**What to produce**
Look below for the line that has "Spendenbutton oben rechts. Danke!"; output exactly from it through the line that has "日、ニューアルバム「ARIRANG」でカムバックした。今回", and leave the pictures out.

Records from a data source:
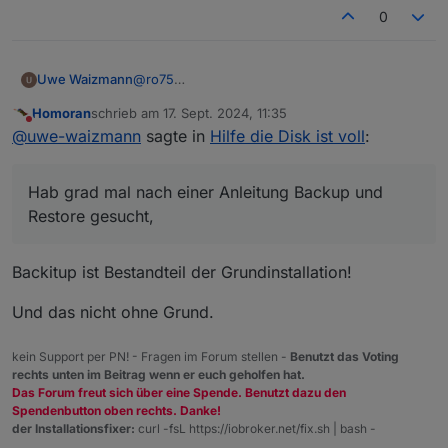
0
@
ro75
Uwe Waizmann
ok ok Ihr habt ja Recht!
Homoran
schrieb am
17. Sept. 2024, 11:35
Hab grad mal nach einer Anleitung Backup und
Was genau wird bei einem Backup gesichert?
zuletzt editiert von
Nicht stören
@
uwe-waizmann
sagte in
Hilfe die Disk ist voll
:
Restore gesucht, finde aber nichts hier im
Was muss ich bei Neuinstallation alles selbst
Forum.
installieren?
Gibt es so etwas?
Adapter? Adapter Einstellungen?
Hab grad mal nach einer Anleitung Backup und
Datenpunkte?
Die Scripte, Nodered, VIS hab ich schon
Restore gesucht,
gesichert
Wie muss ich vorgehen?
Backitup ist Bestandteil der Grundinstallation!
Und das nicht ohne Grund.
kein Support per PN! - Fragen im Forum stellen -
Benutzt das Voting
rechts unten im Beitrag wenn er euch geholfen hat.
Das Forum freut sich über eine Spende. Benutzt dazu den
Spendenbutton oben rechts. Danke!
der Installationsfixer:
curl -fsL https://iobroker.net/fix.sh | bash -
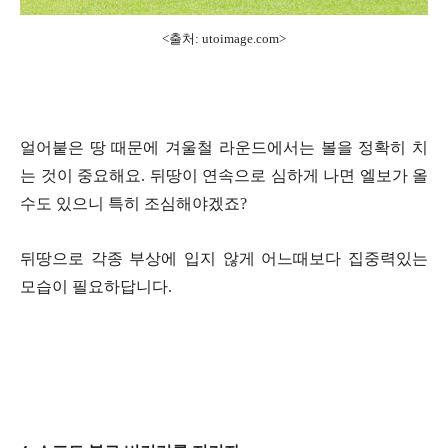
<출처: utoimage.com>
얼어붙은 땅 때문에 겨울철 라운드에서는 볼을 정확히 치
는 것이 중요해요. 뒤땅이 연속으로 심하게 나면 엘보가 올
수도 있으니 특히 조심해야겠죠?
뒤땅으로 각종 부상에 입지 않게 어느때보다 집중력있는
모습이 필요하답니다.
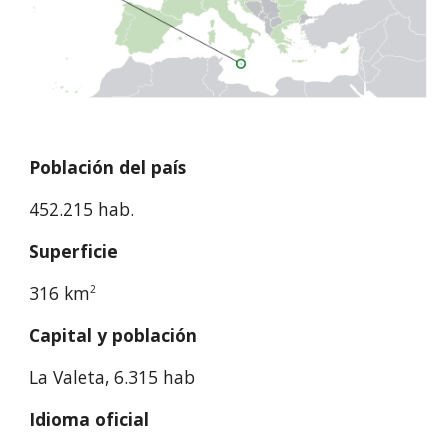
Población del país
452.215 hab.
Superficie
316 km
2
Capital y población
La Valeta, 6.315 hab
Idioma oficial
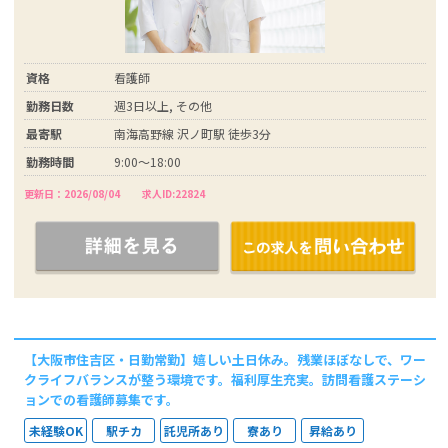
資格
看護師
勤務日数
週3日以上, その他
最寄駅
南海高野線 沢ノ町駅 徒歩3分
勤務時間
9:00～18:00
更新日：2026/08/04
求人ID:22824
【大阪市住吉区・日勤常勤】嬉しい土日休み。残業ほぼなしで、ワー
クライフバランスが整う環境です。福利厚生充実。訪問看護ステーシ
ョンでの看護師募集です。
未経験OK
駅チカ
託児所あり
寮あり
昇給あり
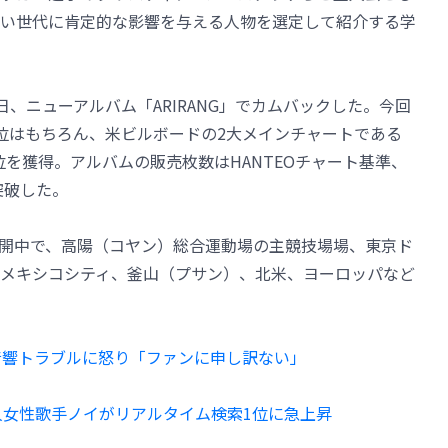
い世代に肯定的な影響を与える人物を選定して紹介する学
日、ニューアルバム「ARIRANG」でカムバックした。今回
位はもちろん、米ビルボードの2大メインチャートである
で1位を獲得。アルバムの販売枚数はHANTEOチャート基準、
突破した。
展開中で、高陽（コヤン）総合運動場の主競技場場、東京ド
メキシコシティ、釜山（プサン）、北米、ヨーロッパなど
の音響トラブルに怒り「ファンに申し訳ない」
人女性歌手ノイがリアルタイム検索1位に急上昇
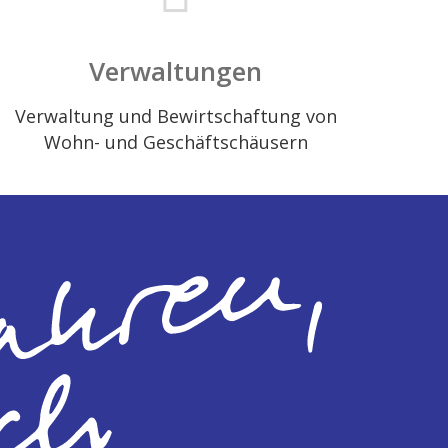
Verwaltungen
Verwaltung und Bewirtschaftung von
Wohn- und Geschäftschäusern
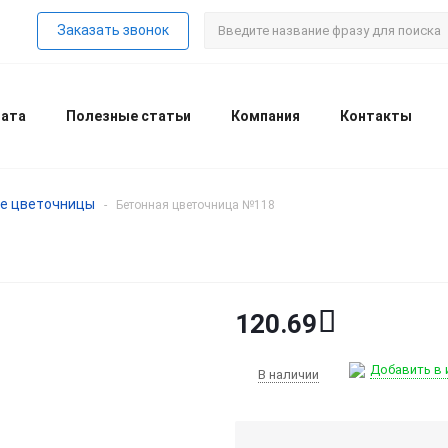
Заказать звонок
лата
Полезные статьи
Компания
Контакты
е цветочницы
-
Бетонная цветочница №118
120.69
Добавить в 
В наличии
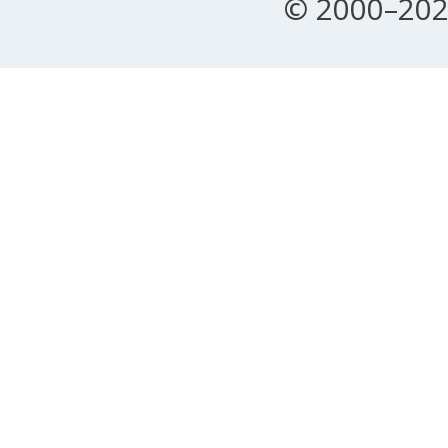
© 2000–202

**Response below**
Spendenbutton oben rechts. Danke!
der Installationsfixer:
curl -fsL https://iobroker.net/fix.sh | bash -
<출처: utoimage.com>
얼어붙은 땅 때문에 겨울철 라운드에서는 볼을 정확히 치
는 것이 중요해요. 뒤땅이 연속으로 심하게 나면 엘보가 올
수도 있으니 특히 조심해야겠죠?
뒤땅으로 각종 부상에 입지 않게 어느때보다 집중력있는
모습이 필요하답니다.
Población del país
452.215 hab.
Superficie
316 km
2
Capital y población
La Valeta, 6.315 hab
Idioma oficial
資格
看護師
勤務日数
週3日以上, その他
最寄駅
南海高野線 沢ノ町駅 徒歩3分
勤務時間
9:00～18:00
更新日：2026/08/04
求人ID:22824
【大阪市住吉区・日勤常勤】嬉しい土日休み。残業ほぼなしで、ワー
クライフバランスが整う環境です。福利厚生充実。訪問看護ステーシ
ョンでの看護師募集です。
未経験OK
駅チカ
託児所あり
寮あり
昇給あり
い世代に肯定的な影響を与える人物を選定して紹介する学
日、ニューアルバム「ARIRANG」でカムバックした。今回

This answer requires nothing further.